Concept

Sequoyah

Summary
Sequoyah (Cherokee: ᏍᏏᏉᏯ, Ssiquoya, or ᏎᏉᏯ, Se-quo-ya; 1770 – August 1843), also known as George Gist or George Guess, was a Native American polymath and neographer of the Cherokee Nation. In 1821, he completed his independent creation of the Cherokee syllabary, making reading and writing in Cherokee possible. His achievement was one of the few times in recorded history that an individual who was a member of a pre-literate group created an original, effective writing system. His creation of the syllabary allowed the Cherokee nation to be one of the first North American Indigenous groups to have a written language. Sequoyah was also an important representative for the Cherokee nation, by going to Washington, D.C. to sign two relocations and trading of land treaties.
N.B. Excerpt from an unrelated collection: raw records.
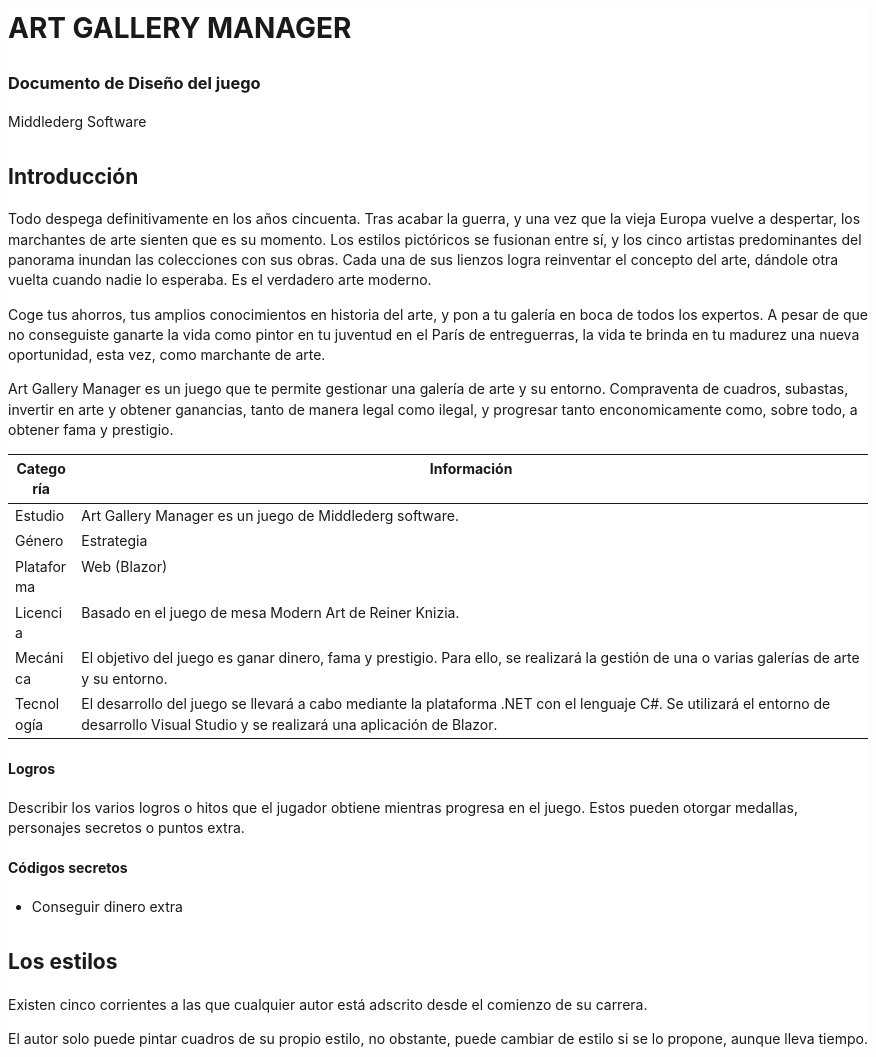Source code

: # ART GALLERY MANAGER

### Documento de Diseño del juego 

Middlederg Software		

## Introducción

Todo despega definitivamente en los años cincuenta. Tras acabar la guerra, y una vez que la vieja Europa vuelve a despertar, los marchantes de arte sienten que es su momento. Los estilos pictóricos se fusionan entre sí, y los cinco artistas predominantes del panorama inundan las colecciones con sus obras. Cada una de sus lienzos logra reinventar el concepto del arte, dándole otra vuelta cuando nadie lo esperaba. Es el verdadero arte moderno.

Coge tus ahorros, tus amplios conocimientos en historia del arte, y pon a tu galería en boca de todos los expertos. A pesar de que no conseguiste ganarte la vida como pintor en tu juventud en el París de entreguerras, la vida te brinda en tu madurez una nueva oportunidad, esta vez, como marchante de arte.

Art Gallery Manager es un juego que te permite gestionar una galería de arte y su entorno. Compraventa de cuadros, subastas, invertir en arte y obtener ganancias, tanto de manera legal como ilegal, y progresar tanto enconomicamente como, sobre todo, a obtener fama y prestigio.

|      Categoría     |                        Información                         |
|-------------------|-----------------------------------------------------------|
| Estudio           | Art Gallery Manager es un juego de Middlederg software.             |
| Género            | Estrategia                                                |
| Plataforma        | Web (Blazor)                                              |
| Licencia          | Basado en el juego de mesa Modern Art de Reiner Knizia.    |
| Mecánica          | El objetivo del juego es ganar dinero, fama y prestigio. Para ello, se realizará la gestión de una o varias galerías de arte y su entorno. |
| Tecnología        | El desarrollo del juego se llevará a cabo mediante la plataforma .NET con el lenguaje C#. Se utilizará el entorno de desarrollo Visual Studio y se realizará una aplicación de Blazor. |

#### Logros

Describir los varios logros o hitos que el jugador obtiene mientras progresa en el juego. Estos pueden otorgar medallas, personajes secretos o puntos extra.

#### Códigos secretos

- Conseguir dinero extra


## Los estilos

Existen cinco corrientes a las que cualquier autor está adscrito desde el comienzo de su carrera. 

El autor solo puede pintar cuadros de su propio estilo, no obstante, puede cambiar de estilo si se lo propone, aunque lleva tiempo.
After seeing its worth, the people of the Cherokee Nation rapidly began to use his syllabary and officially adopted it in 1825. It unified a forcibly divided nation with new ways of communication and a sense of independence. By the 1850s, their literacy rate reached almost 100%, surpassing that of surrounding European-American settlers. The Cherokee syllabary has had international influence. As diffusion spread, it is believed to have inspired the development of 21 known scripts or writing systems, used in a total of 65 languages in North America, Africa, and Asia. Sequoyah's important status has led to several competing accounts of his life that are speculative, contradictory, or fabricated. As noted by John B. Davis, there were few primary documents describing facts of Sequoyah's life. Some anecdotes were passed down orally, but these often conflict or are vague about specific times and places. Sequoyah was born in the Cherokee town of Tuskegee, Tennessee, around 1778. James Mooney, a prominent anthropologist and historian of the Cherokee people, quoted a cousin as saying that as a little boy, Sequoyah spent his early years with his mother. In the people's matrilineal kinship system, children were considered born into their mother's family and clan, and her male relatives were most important to their upbringing.